Sambaサーバ構築、5つのべからず:2008年版
− 若葉マーク管理者に捧げる −LinuxやUNIXをWindowsのファイルサーバ/プリントサーバとしてしまうことができる「Samba」は、手軽にファイル共有環境を構築することができ、サーバ管理入門にもぴったりです。インターネット上の関連情報も豊富ですが、しっかり出所を確かめないと誤った設定を招く恐れがあります。
オープンソース・ソリューション・テクノロジ株式会社
代表取締役 チーフアーキテクト 小田切 耕司
2008/4/22
Windowsとのファイル交換を手軽に実現するSamba
Sambaは、LinuxやUNIXをWindowsのファイルサーバ/プリントサーバとしてしまうことができるオープンソースソフトウェア(OSS)です。Sambaの導入によって、LinuxとWindowsが混在する環境で、手軽に情報共有を行えるようになります。
Sambaは、大きく以下の4つの機能を提供します。

(コレクションから抜き出したレコード)
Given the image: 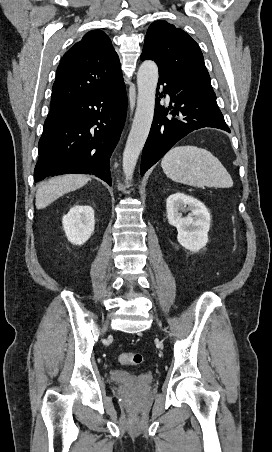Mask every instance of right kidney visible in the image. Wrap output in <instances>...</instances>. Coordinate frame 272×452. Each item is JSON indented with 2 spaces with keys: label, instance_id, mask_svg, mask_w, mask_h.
<instances>
[{
  "label": "right kidney",
  "instance_id": "1",
  "mask_svg": "<svg viewBox=\"0 0 272 452\" xmlns=\"http://www.w3.org/2000/svg\"><path fill=\"white\" fill-rule=\"evenodd\" d=\"M62 224L67 239L74 245H82L94 232V210L88 205H76L63 216Z\"/></svg>",
  "mask_w": 272,
  "mask_h": 452
}]
</instances>
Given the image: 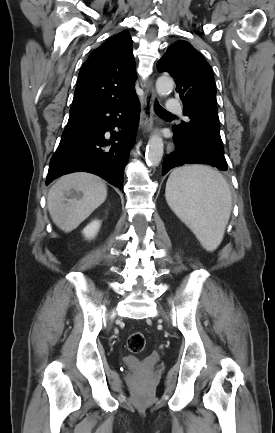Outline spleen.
Listing matches in <instances>:
<instances>
[{
	"instance_id": "spleen-1",
	"label": "spleen",
	"mask_w": 275,
	"mask_h": 433,
	"mask_svg": "<svg viewBox=\"0 0 275 433\" xmlns=\"http://www.w3.org/2000/svg\"><path fill=\"white\" fill-rule=\"evenodd\" d=\"M165 196L175 214L193 231L207 251L221 243L230 218L232 197L223 175L205 165L172 171Z\"/></svg>"
}]
</instances>
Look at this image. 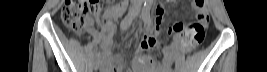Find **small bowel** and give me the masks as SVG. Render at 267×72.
I'll use <instances>...</instances> for the list:
<instances>
[{
	"instance_id": "small-bowel-1",
	"label": "small bowel",
	"mask_w": 267,
	"mask_h": 72,
	"mask_svg": "<svg viewBox=\"0 0 267 72\" xmlns=\"http://www.w3.org/2000/svg\"><path fill=\"white\" fill-rule=\"evenodd\" d=\"M204 9L207 12L205 5H204ZM125 10H126V4L117 5L113 7L111 13L107 14L106 17L117 16L120 13L124 12ZM163 12H164L163 7L159 6L157 9V15H158L157 22L159 24L161 22V17H162ZM106 22L108 21H106L105 19H100L98 21L97 29L89 28V32L92 33L97 38V40L100 42V49H101V54L103 58L108 57L112 49V45L110 42L111 36L109 35L110 30L112 28L106 29V26H105ZM176 23H181V22H176ZM169 32L175 33L176 36H175L174 42L169 47H167V54L162 59L160 66H158L157 62L152 57L143 56V53L145 51H147L150 48L156 47V39L154 37H144L142 39L141 43L139 44L137 53L135 55L134 63L143 64L145 67L141 69H146L147 71L135 70L136 72H167L168 71L169 67L172 65V62H173L172 54L177 52L179 46L181 45V43H183V37H181L177 32H175L173 27L172 29H170ZM105 69H108L109 71H113V69L108 66H106ZM120 69L121 67L118 66L115 68V71H120Z\"/></svg>"
}]
</instances>
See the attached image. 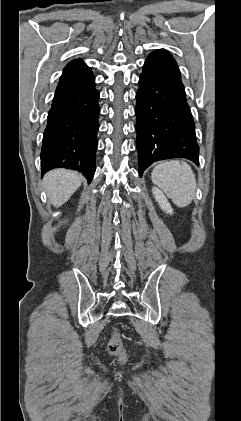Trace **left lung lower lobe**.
<instances>
[{
  "mask_svg": "<svg viewBox=\"0 0 241 421\" xmlns=\"http://www.w3.org/2000/svg\"><path fill=\"white\" fill-rule=\"evenodd\" d=\"M136 100L140 176L158 160L183 157L199 163L195 124L181 74L167 50H155L146 59Z\"/></svg>",
  "mask_w": 241,
  "mask_h": 421,
  "instance_id": "obj_1",
  "label": "left lung lower lobe"
}]
</instances>
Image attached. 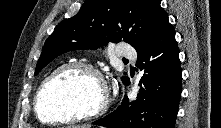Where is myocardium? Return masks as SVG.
<instances>
[{"mask_svg": "<svg viewBox=\"0 0 221 128\" xmlns=\"http://www.w3.org/2000/svg\"><path fill=\"white\" fill-rule=\"evenodd\" d=\"M79 69L91 73L96 78L97 82L99 83L101 87V92H102L100 102L96 106H94L92 109H86L83 112H80L75 115H68L66 117H57V118H51V119L45 118L40 111V102H41V98H42L45 88L54 79L62 75H65L70 71L79 70ZM108 105H109V94H108L107 85L103 76L99 72V70L89 63L76 61V62H70L65 65H62L61 67H59L58 69L50 73L41 82V84L39 85L37 89L36 96L34 99V112H35L37 119L43 123L65 124V123H71V122L81 121L85 119L97 118L106 112Z\"/></svg>", "mask_w": 221, "mask_h": 128, "instance_id": "obj_1", "label": "myocardium"}]
</instances>
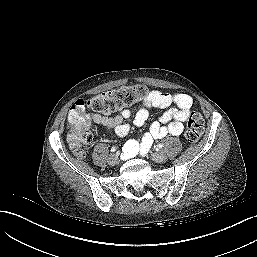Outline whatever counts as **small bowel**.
<instances>
[{
	"instance_id": "obj_1",
	"label": "small bowel",
	"mask_w": 257,
	"mask_h": 257,
	"mask_svg": "<svg viewBox=\"0 0 257 257\" xmlns=\"http://www.w3.org/2000/svg\"><path fill=\"white\" fill-rule=\"evenodd\" d=\"M192 106V98L187 94H168L158 90L149 91L136 111L134 117V124L136 126L140 127L146 123L149 117V108L158 107L168 109L158 120L150 124L148 132L140 142L130 140L125 144L123 148L124 157L133 156L138 151H147L154 139H161L167 135H180L183 132V124L187 120ZM130 116L131 111L125 109L113 117L91 113L87 115V119L103 126L107 132H113L118 136H125L130 129L129 125L125 123V120L130 118Z\"/></svg>"
}]
</instances>
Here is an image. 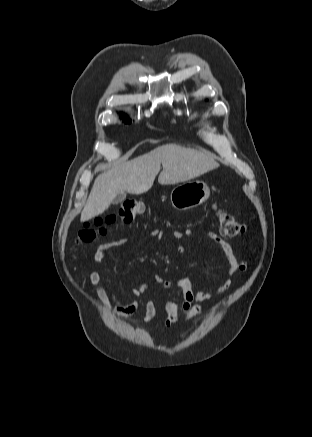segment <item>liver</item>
<instances>
[{"label": "liver", "mask_w": 312, "mask_h": 437, "mask_svg": "<svg viewBox=\"0 0 312 437\" xmlns=\"http://www.w3.org/2000/svg\"><path fill=\"white\" fill-rule=\"evenodd\" d=\"M161 164L163 170L158 182L162 185L185 182L219 167L205 152L176 144L162 145L99 174L81 213V221L102 214L120 193L147 192L153 186Z\"/></svg>", "instance_id": "liver-1"}]
</instances>
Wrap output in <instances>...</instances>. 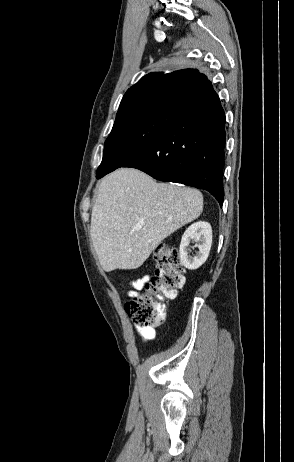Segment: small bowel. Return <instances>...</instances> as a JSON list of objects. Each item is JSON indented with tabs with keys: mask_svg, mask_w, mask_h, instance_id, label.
<instances>
[{
	"mask_svg": "<svg viewBox=\"0 0 294 462\" xmlns=\"http://www.w3.org/2000/svg\"><path fill=\"white\" fill-rule=\"evenodd\" d=\"M150 276L145 275L139 279L130 282V289L126 292L129 298H134L138 295V291L142 290L145 284L149 281ZM136 332L142 337L144 341L153 340L156 337V330L152 326L136 325Z\"/></svg>",
	"mask_w": 294,
	"mask_h": 462,
	"instance_id": "obj_1",
	"label": "small bowel"
}]
</instances>
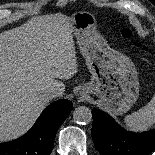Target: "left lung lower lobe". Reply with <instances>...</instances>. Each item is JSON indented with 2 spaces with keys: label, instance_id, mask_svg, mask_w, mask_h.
Segmentation results:
<instances>
[{
  "label": "left lung lower lobe",
  "instance_id": "1",
  "mask_svg": "<svg viewBox=\"0 0 155 155\" xmlns=\"http://www.w3.org/2000/svg\"><path fill=\"white\" fill-rule=\"evenodd\" d=\"M92 138L101 155H148L155 150V129L134 133L121 128L107 113L93 109Z\"/></svg>",
  "mask_w": 155,
  "mask_h": 155
}]
</instances>
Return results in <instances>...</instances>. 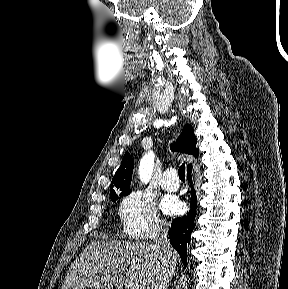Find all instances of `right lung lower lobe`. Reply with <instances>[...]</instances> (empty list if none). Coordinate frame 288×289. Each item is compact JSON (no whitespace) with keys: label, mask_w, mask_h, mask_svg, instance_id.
Listing matches in <instances>:
<instances>
[{"label":"right lung lower lobe","mask_w":288,"mask_h":289,"mask_svg":"<svg viewBox=\"0 0 288 289\" xmlns=\"http://www.w3.org/2000/svg\"><path fill=\"white\" fill-rule=\"evenodd\" d=\"M188 180L192 184L191 167L188 169ZM197 200L195 192L191 191L190 211L183 217L175 218L172 221L169 239L171 245L179 253L183 265H187V246L191 240V233L194 229V220L196 215Z\"/></svg>","instance_id":"obj_1"}]
</instances>
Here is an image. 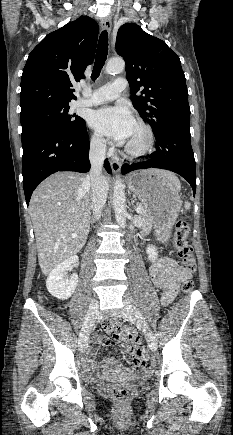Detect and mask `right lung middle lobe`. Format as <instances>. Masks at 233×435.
Wrapping results in <instances>:
<instances>
[{
    "label": "right lung middle lobe",
    "mask_w": 233,
    "mask_h": 435,
    "mask_svg": "<svg viewBox=\"0 0 233 435\" xmlns=\"http://www.w3.org/2000/svg\"><path fill=\"white\" fill-rule=\"evenodd\" d=\"M68 111V105H61L42 108L20 116L22 137L48 128L76 133L85 125V121L81 117L70 115Z\"/></svg>",
    "instance_id": "right-lung-middle-lobe-1"
}]
</instances>
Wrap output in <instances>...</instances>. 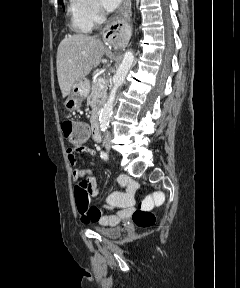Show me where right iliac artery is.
I'll return each instance as SVG.
<instances>
[{
	"label": "right iliac artery",
	"instance_id": "obj_1",
	"mask_svg": "<svg viewBox=\"0 0 240 288\" xmlns=\"http://www.w3.org/2000/svg\"><path fill=\"white\" fill-rule=\"evenodd\" d=\"M100 157L104 160H108L109 159V156L108 154L105 152V151H101L100 152Z\"/></svg>",
	"mask_w": 240,
	"mask_h": 288
}]
</instances>
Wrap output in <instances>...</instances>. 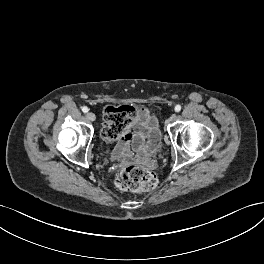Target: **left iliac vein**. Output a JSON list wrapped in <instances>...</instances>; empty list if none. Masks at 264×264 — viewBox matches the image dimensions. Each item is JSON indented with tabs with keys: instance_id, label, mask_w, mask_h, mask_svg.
Returning a JSON list of instances; mask_svg holds the SVG:
<instances>
[{
	"instance_id": "obj_1",
	"label": "left iliac vein",
	"mask_w": 264,
	"mask_h": 264,
	"mask_svg": "<svg viewBox=\"0 0 264 264\" xmlns=\"http://www.w3.org/2000/svg\"><path fill=\"white\" fill-rule=\"evenodd\" d=\"M176 119V114H172L171 116H170V121H174Z\"/></svg>"
}]
</instances>
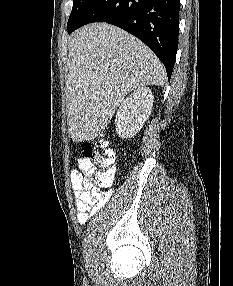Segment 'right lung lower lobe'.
<instances>
[{
  "mask_svg": "<svg viewBox=\"0 0 233 286\" xmlns=\"http://www.w3.org/2000/svg\"><path fill=\"white\" fill-rule=\"evenodd\" d=\"M180 0H91L69 34L92 22L116 25L143 41L170 79L178 47Z\"/></svg>",
  "mask_w": 233,
  "mask_h": 286,
  "instance_id": "obj_1",
  "label": "right lung lower lobe"
}]
</instances>
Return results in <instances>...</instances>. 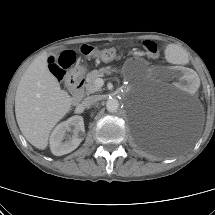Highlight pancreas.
Segmentation results:
<instances>
[{
    "mask_svg": "<svg viewBox=\"0 0 215 215\" xmlns=\"http://www.w3.org/2000/svg\"><path fill=\"white\" fill-rule=\"evenodd\" d=\"M114 71L110 66L103 67L99 70H93L86 75V94H92L101 91V87L97 85L96 79L104 76L105 74H110Z\"/></svg>",
    "mask_w": 215,
    "mask_h": 215,
    "instance_id": "cf45deb5",
    "label": "pancreas"
}]
</instances>
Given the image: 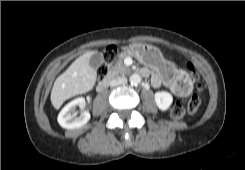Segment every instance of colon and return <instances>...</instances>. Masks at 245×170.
<instances>
[{
    "label": "colon",
    "instance_id": "1",
    "mask_svg": "<svg viewBox=\"0 0 245 170\" xmlns=\"http://www.w3.org/2000/svg\"><path fill=\"white\" fill-rule=\"evenodd\" d=\"M117 55V49L115 47H108L104 52V60L101 66L97 70L98 79H102L106 76L108 69L112 62L115 60ZM188 68L193 76V79L196 83L195 93L191 96L187 108H185L181 103H177L172 111L171 115L176 120H182L185 118L186 114H194L198 110L201 104V96L204 91V85L201 82L199 75L194 70L192 65H188ZM175 82L173 83V87Z\"/></svg>",
    "mask_w": 245,
    "mask_h": 170
}]
</instances>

• **課題**
Sambaサーバ構築についての文章を、最後の文のあとから書き継ぐこと。 レコードは使わなくてよい。

• **解答例**
- Windowsクライアント向けのファイルサーバ:SMB(Server Message Block)サーバおよびCIFS(Common Internet File System)サーバ
- Windowsクライアント向けのプリンタサーバ
- Windowsクライアントの認証統合を実現するドメインコントローラ
- Linux/UNIXのOSやアプリケーションの認証をWindows Active Directoryへ統合するWinbind機能
最近ではLinuxの利用者が増えたとはいえ、クライアントでは90%以上のユーザーがWindowsを使っています。このため、WindowsとLinuxとのファイル交換/認証統合を可能にするSambaは大変実用性が高く、企業ユーザーも多数います。またこれを踏まえて、Windowsのバージョンアップ追随や不具合対応のために、日々改良が続けられています。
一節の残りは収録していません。